Las puertas: secciones de metal, planchas de acero reforzado, una a una se van cerrando en la película del infinito.
Pero nosotros tenemos 22 o 23 años y el infinito no nos asusta.
A Darío Galicia le han trepanado el cerebro, ¡dos veces!,
y uno de los aneurismas se le reventó en medio del Sueño.
Los amigos dicen que ha perdido la memoria.
Así, pues, Mario y yo nos abrimos paso entre películas mexicanas de los cuarenta
y llegamos hasta sus manos flacas que reposan sobre las rodillas en un gesto de plácida espera.
Es 1976 y es México y los amigos dicen que Darío lo ha olvidado todo, incluso su propia
homosexualidad.
Y el padre de Darío dice que no hay mal que por bien no venga.
Y afuera llueve a cántaros:
en el patio de la vecindad la lluvia barre las escaleras
y los pasillos
y se desliza por los rostros de Tin Tan, Resortes y Calambres
que velan en la semi transparencia el año de 1976.
Y Darío comienza a hablar. Está emocionado.

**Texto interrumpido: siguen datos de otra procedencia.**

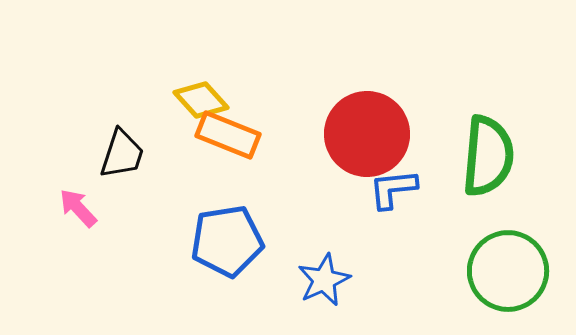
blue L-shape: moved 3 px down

Está contento de que lo hayamos ido a visitar.
Su voz como la de un pájaro: aguda, otra voz,
como si le hubieran hecho algo en las cuerdas vocales.
Ya le crece el pelo pero aún pueden verse las cicatrices de la trepanación.
Estoy bien, dice.
A veces el sueño es tan monótono.
Rincones, regiones desconocidas, pero del mismo sueño.
Naturalmente no ha olvidado que es homosexual (nos reímos),
como tampoco ha olvidado respirar.
Estuve a punto de morir, dice después de pensarlo mucho.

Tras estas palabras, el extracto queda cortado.